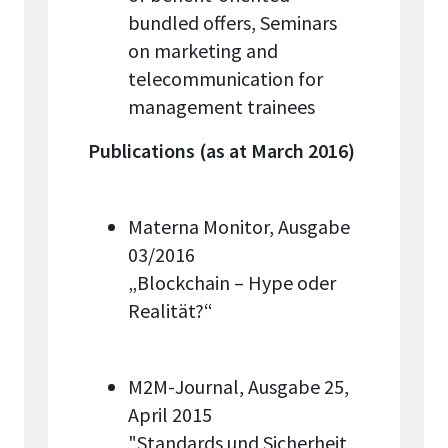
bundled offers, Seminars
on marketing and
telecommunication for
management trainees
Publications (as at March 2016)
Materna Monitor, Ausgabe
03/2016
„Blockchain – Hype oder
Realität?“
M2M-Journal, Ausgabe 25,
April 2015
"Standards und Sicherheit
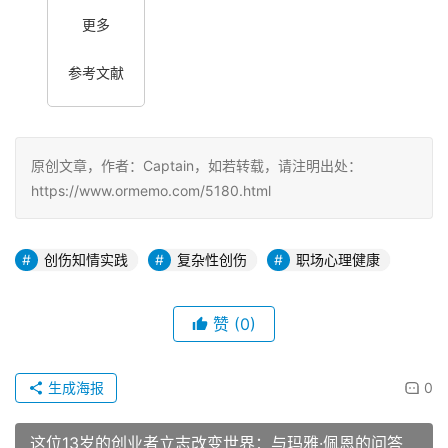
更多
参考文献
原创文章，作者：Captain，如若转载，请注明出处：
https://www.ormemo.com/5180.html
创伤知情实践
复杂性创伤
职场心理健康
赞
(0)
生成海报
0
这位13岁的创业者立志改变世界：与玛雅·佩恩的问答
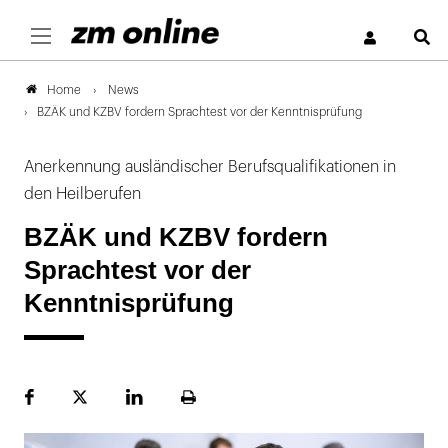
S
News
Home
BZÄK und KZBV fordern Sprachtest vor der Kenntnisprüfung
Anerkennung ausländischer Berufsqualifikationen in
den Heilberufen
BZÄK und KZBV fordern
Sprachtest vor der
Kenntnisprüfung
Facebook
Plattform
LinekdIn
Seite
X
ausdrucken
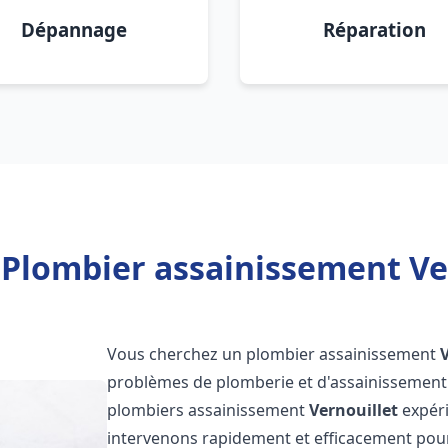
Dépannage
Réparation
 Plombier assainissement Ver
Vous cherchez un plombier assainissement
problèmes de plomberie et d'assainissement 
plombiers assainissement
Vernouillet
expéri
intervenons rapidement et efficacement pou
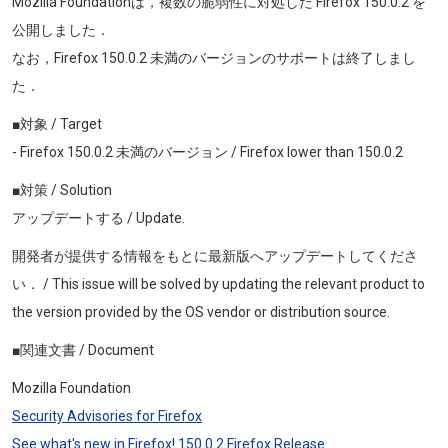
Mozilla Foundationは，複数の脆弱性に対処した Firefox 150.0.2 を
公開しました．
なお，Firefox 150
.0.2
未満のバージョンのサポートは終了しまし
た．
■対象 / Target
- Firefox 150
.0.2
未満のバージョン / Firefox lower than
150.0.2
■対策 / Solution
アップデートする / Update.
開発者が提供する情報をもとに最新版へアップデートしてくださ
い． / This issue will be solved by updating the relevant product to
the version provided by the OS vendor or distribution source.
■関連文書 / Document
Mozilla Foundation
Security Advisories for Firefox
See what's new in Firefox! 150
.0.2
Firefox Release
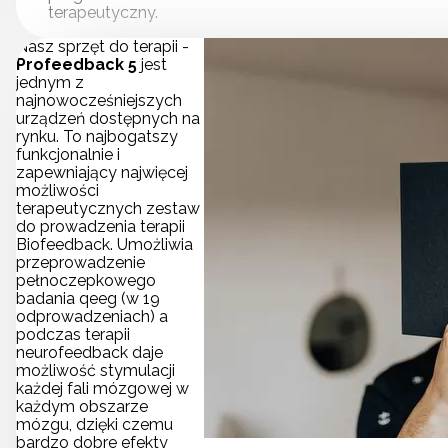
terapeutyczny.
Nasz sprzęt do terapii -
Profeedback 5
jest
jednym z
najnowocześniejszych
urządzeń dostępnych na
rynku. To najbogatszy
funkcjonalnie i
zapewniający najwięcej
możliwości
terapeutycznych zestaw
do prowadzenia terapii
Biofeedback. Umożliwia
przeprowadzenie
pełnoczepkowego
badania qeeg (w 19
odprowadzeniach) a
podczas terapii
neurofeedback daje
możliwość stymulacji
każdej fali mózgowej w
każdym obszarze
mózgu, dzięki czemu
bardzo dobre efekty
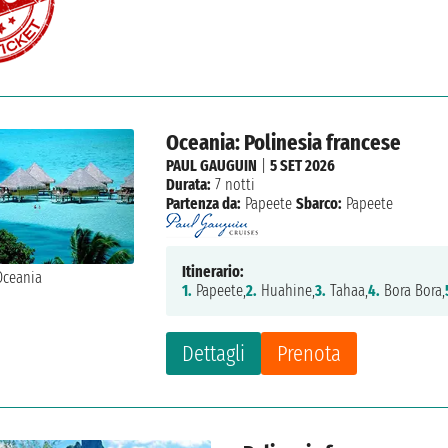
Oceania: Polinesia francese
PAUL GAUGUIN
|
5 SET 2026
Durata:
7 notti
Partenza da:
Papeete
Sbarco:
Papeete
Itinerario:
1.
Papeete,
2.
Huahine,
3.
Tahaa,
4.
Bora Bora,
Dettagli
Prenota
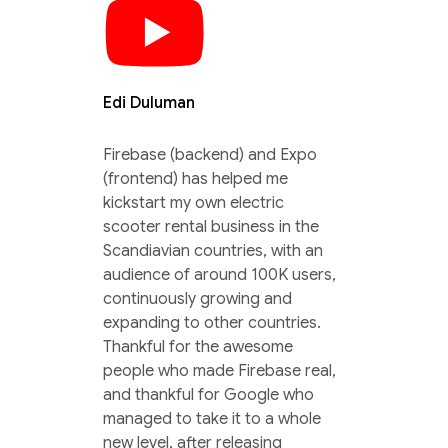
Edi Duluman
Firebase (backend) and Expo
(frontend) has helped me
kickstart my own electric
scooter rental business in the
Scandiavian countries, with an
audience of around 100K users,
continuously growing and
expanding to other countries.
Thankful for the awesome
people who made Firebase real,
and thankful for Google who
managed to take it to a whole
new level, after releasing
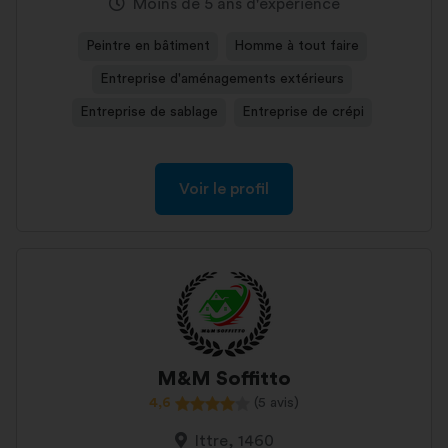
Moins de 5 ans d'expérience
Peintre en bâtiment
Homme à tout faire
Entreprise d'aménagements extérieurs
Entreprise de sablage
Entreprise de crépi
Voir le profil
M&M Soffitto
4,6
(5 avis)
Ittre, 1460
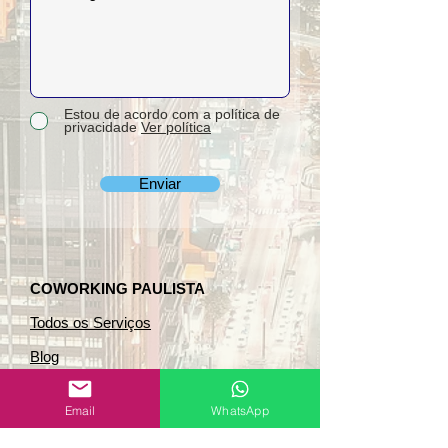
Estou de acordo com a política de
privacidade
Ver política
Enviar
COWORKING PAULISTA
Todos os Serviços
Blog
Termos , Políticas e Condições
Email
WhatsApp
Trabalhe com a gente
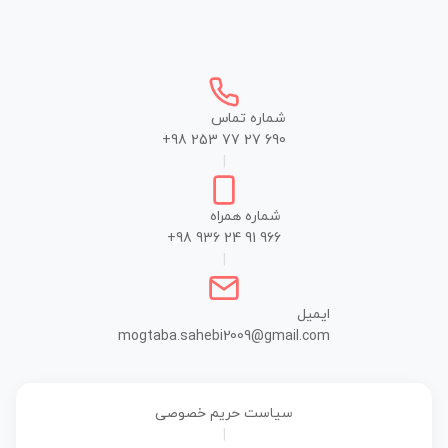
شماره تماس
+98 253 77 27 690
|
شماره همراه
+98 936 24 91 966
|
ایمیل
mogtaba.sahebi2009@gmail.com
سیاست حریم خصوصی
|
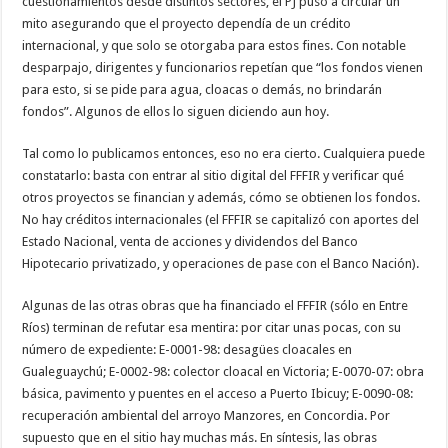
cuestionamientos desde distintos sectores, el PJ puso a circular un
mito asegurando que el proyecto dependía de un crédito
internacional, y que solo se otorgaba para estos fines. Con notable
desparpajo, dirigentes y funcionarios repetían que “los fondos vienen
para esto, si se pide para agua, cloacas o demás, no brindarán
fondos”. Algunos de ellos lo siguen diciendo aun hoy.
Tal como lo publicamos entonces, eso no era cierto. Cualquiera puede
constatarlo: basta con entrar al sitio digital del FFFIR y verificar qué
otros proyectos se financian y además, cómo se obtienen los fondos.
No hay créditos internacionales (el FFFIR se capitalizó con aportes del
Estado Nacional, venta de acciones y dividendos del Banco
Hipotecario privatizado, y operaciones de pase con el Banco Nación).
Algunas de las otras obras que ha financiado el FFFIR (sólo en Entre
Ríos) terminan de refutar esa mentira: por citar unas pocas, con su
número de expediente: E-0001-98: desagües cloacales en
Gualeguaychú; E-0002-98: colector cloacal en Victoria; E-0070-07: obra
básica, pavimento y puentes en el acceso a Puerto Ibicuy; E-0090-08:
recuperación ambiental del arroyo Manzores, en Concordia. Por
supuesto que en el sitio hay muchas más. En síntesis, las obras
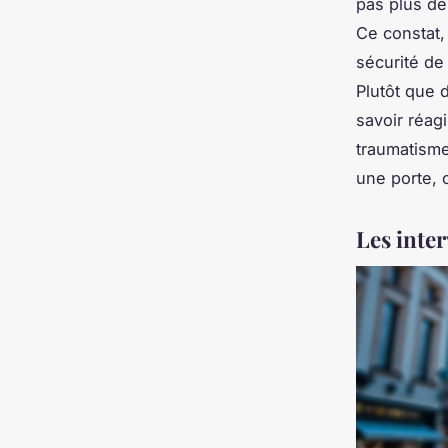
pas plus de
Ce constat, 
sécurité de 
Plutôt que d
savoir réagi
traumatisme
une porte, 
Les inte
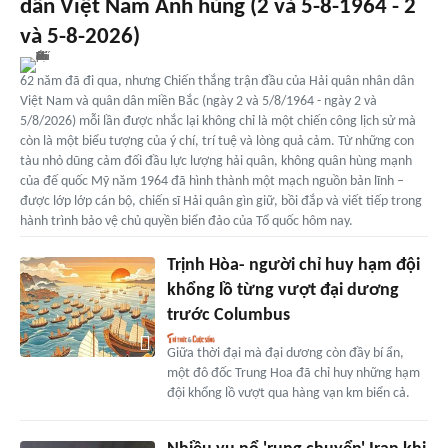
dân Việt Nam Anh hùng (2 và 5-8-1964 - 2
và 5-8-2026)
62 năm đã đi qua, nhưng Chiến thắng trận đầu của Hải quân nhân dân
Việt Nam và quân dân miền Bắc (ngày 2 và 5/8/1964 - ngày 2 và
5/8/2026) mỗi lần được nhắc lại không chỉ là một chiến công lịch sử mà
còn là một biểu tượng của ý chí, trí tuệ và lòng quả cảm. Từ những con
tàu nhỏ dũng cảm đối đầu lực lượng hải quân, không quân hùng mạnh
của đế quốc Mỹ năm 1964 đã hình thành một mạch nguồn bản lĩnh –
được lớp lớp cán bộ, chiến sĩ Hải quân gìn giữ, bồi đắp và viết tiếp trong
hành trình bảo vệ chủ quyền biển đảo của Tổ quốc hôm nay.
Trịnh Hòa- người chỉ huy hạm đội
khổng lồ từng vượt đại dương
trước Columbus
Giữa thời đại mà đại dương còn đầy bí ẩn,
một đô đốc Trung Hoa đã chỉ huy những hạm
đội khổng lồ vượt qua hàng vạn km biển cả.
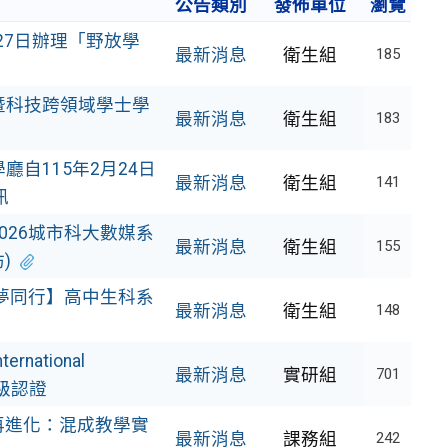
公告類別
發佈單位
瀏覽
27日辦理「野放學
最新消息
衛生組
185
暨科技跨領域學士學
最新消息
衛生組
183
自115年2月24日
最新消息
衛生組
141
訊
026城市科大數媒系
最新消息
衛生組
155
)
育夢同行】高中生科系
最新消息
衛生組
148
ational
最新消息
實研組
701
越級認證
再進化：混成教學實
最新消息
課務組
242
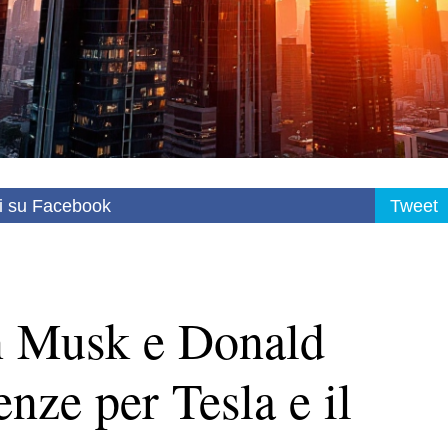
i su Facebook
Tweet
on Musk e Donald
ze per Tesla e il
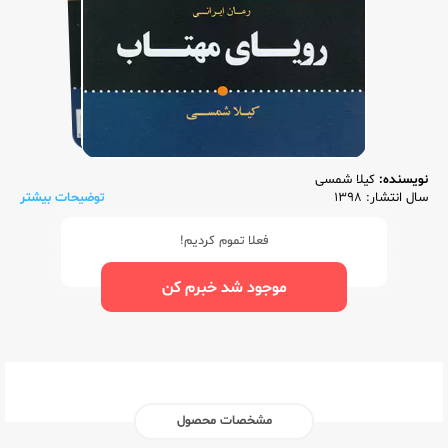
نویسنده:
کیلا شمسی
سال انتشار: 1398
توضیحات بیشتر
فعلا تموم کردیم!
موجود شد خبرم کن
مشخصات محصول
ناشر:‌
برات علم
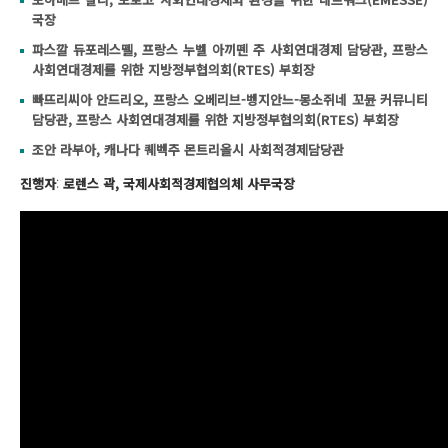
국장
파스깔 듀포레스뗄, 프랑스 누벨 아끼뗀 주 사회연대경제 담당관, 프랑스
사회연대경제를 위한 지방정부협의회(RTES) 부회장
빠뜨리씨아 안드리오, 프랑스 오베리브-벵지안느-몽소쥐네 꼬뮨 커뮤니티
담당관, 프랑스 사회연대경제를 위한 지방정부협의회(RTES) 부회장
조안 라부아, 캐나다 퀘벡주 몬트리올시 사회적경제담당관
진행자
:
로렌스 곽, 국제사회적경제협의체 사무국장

■ TASK ■
Your copy of the entries must be exact and must contain no pictures.

■ WORKED SOLUTION ■
bundled offers, Seminars
on marketing and
telecommunication for
management trainees
Publications (as at March 2016)
Materna Monitor, Ausgabe
03/2016
„Blockchain – Hype oder
Realität?“
M2M-Journal, Ausgabe 25,
April 2015
"Standards und Sicherheit
更多
参考文献
原创文章，作者：Captain，如若转载，请注明出处：
https://www.ormemo.com/5180.html
创伤知情实践
复杂性创伤
职场心理健康
赞
(0)
生成海报
0
这位13岁的创业者立志改变世界：与玛雅·佩恩的问答
S
News
Home
BZÄK und KZBV fordern Sprachtest vor der Kenntnisprüfung
Anerkennung ausländischer Berufsqualifikationen in
den Heilberufen
BZÄK und KZBV fordern
Sprachtest vor der
Kenntnisprüfung
Facebook
Plattform
LinekdIn
Seite
X
ausdrucken
Dépannage
Réparation
 Plombier assainissement Ver
Vous cherchez un plombier assainissement
problèmes de plomberie et d'assainissement 
plombiers assainissement
Vernouillet
expéri
intervenons rapidement et efficacement pou
Mozilla Foundationは，複数の脆弱性に対処した Firefox 150.0.2 を
公開しました．
なお，Firefox 150
.0.2
未満のバージョンのサポートは終了しまし
た．
■対象 / Target
- Firefox 150
.0.2
未満のバージョン / Firefox lower than
150.0.2
■対策 / Solution
アップデートする / Update.
開発者が提供する情報をもとに最新版へアップデートしてくださ
い． / This issue will be solved by updating the relevant product to
the version provided by the OS vendor or distribution source.
■関連文書 / Document
Mozilla Foundation
Security Advisories for Firefox
See what's new in Firefox! 150
.0.2
Firefox Release
terapeutyczny.
Nasz sprzęt do terapii -
Profeedback 5
jest
jednym z
najnowocześniejszych
urządzeń dostępnych na
rynku. To najbogatszy
funkcjonalnie i
zapewniający najwięcej
możliwości
terapeutycznych zestaw
do prowadzenia terapii
Biofeedback. Umożliwia
przeprowadzenie
pełnoczepkowego
badania qeeg (w 19
odprowadzeniach) a
podczas terapii
neurofeedback daje
możliwość stymulacji
każdej fali mózgowej w
każdym obszarze
mózgu, dzięki czemu
bardzo dobre efekty
Oceania: Polinesia francese
PAUL GAUGUIN
|
5 SET 2026
Durata:
7 notti
Partenza da:
Papeete
Sbarco:
Papeete
Itinerario:
1.
Papeete,
2.
Huahine,
3.
Tahaa,
4.
Bora Bora,
Dettagli
Prenota
Edi Duluman
Firebase (backend) and Expo
(frontend) has helped me
kickstart my own electric
scooter rental business in the
Scandiavian countries, with an
audience of around 100K users,
continuously growing and
expanding to other countries.
Thankful for the awesome
people who made Firebase real,
and thankful for Google who
managed to take it to a whole
new level, after releasing
Moins de 5 ans d'expérience
Peintre en bâtiment
Homme à tout faire
Entreprise d'aménagements extérieurs
Entreprise de sablage
Entreprise de crépi
Voir le profil
M&M Soffitto
4,6
(5 avis)
Ittre, 1460
Estou de acordo com a política de
privacidade
Ver política
Enviar
COWORKING PAULISTA
Todos os Serviços
Blog
Termos , Políticas e Condições
Email
WhatsApp
Trabalhe com a gente
شماره تماس
+98 253 77 27 690
|
شماره همراه
+98 936 24 91 966
|
ایمیل
mogtaba.sahebi2009@gmail.com
سیاست حریم خصوصی
|
cuestionamientos desde distintos sectores, el PJ puso a circular un
mito asegurando que el proyecto dependía de un crédito
internacional, y que solo se otorgaba para estos fines. Con notable
desparpajo, dirigentes y funcionarios repetían que “los fondos vienen
para esto, si se pide para agua, cloacas o demás, no brindarán
fondos”. Algunos de ellos lo siguen diciendo aun hoy.
Tal como lo publicamos entonces, eso no era cierto. Cualquiera puede
constatarlo: basta con entrar al sitio digital del FFFIR y verificar qué
otros proyectos se financian y además, cómo se obtienen los fondos.
No hay créditos internacionales (el FFFIR se capitalizó con aportes del
Estado Nacional, venta de acciones y dividendos del Banco
Hipotecario privatizado, y operaciones de pase con el Banco Nación).
Algunas de las otras obras que ha financiado el FFFIR (sólo en Entre
Ríos) terminan de refutar esa mentira: por citar unas pocas, con su
número de expediente: E-0001-98: desagües cloacales en
Gualeguaychú; E-0002-98: colector cloacal en Victoria; E-0070-07: obra
básica, pavimento y puentes en el acceso a Puerto Ibicuy; E-0090-08:
recuperación ambiental del arroyo Manzores, en Concordia. Por
supuesto que en el sitio hay muchas más. En síntesis, las obras
pas plus de
Ce constat, 
sécurité de 
Plutôt que d
savoir réagi
traumatisme
une porte, 
Les inte
dân Việt Nam Anh hùng (2 và 5-8-1964 - 2
và 5-8-2026)
62 năm đã đi qua, nhưng Chiến thắng trận đầu của Hải quân nhân dân
Việt Nam và quân dân miền Bắc (ngày 2 và 5/8/1964 - ngày 2 và
5/8/2026) mỗi lần được nhắc lại không chỉ là một chiến công lịch sử mà
còn là một biểu tượng của ý chí, trí tuệ và lòng quả cảm. Từ những con
tàu nhỏ dũng cảm đối đầu lực lượng hải quân, không quân hùng mạnh
của đế quốc Mỹ năm 1964 đã hình thành một mạch nguồn bản lĩnh –
được lớp lớp cán bộ, chiến sĩ Hải quân gìn giữ, bồi đắp và viết tiếp trong
hành trình bảo vệ chủ quyền biển đảo của Tổ quốc hôm nay.
Trịnh Hòa- người chỉ huy hạm đội
khổng lồ từng vượt đại dương
trước Columbus
Giữa thời đại mà đại dương còn đầy bí ẩn,
một đô đốc Trung Hoa đã chỉ huy những hạm
đội khổng lồ vượt qua hàng vạn km biển cả.
公告類別
發佈單位
瀏覽
27日辦理「野放學
最新消息
衛生組
185
暨科技跨領域學士學
最新消息
衛生組
183
自115年2月24日
最新消息
衛生組
141
訊
026城市科大數媒系
最新消息
衛生組
155
)
育夢同行】高中生科系
最新消息
衛生組
148
ational
最新消息
實研組
701
越級認證
再進化：混成教學實
最新消息
課務組
242
i su Facebook
Tweet
on Musk e Donald
ze per Tesla e il
نویسنده:
کیلا شمسی
سال انتشار: 1398
توضیحات بیشتر
فعلا تموم کردیم!
موجود شد خبرم کن
مشخصات محصول
ناشر:‌
برات علم
국장
파스깔 듀포레스뗄, 프랑스 누벨 아끼뗀 주 사회연대경제 담당관, 프랑스
사회연대경제를 위한 지방정부협의회(RTES) 부회장
빠뜨리씨아 안드리오, 프랑스 오베리브-벵지안느-몽소쥐네 꼬뮨 커뮤니티
담당관, 프랑스 사회연대경제를 위한 지방정부협의회(RTES) 부회장
조안 라부아, 캐나다 퀘벡주 몬트리올시 사회적경제담당관
진행자
:
로렌스 곽, 국제사회적경제협의체 사무국장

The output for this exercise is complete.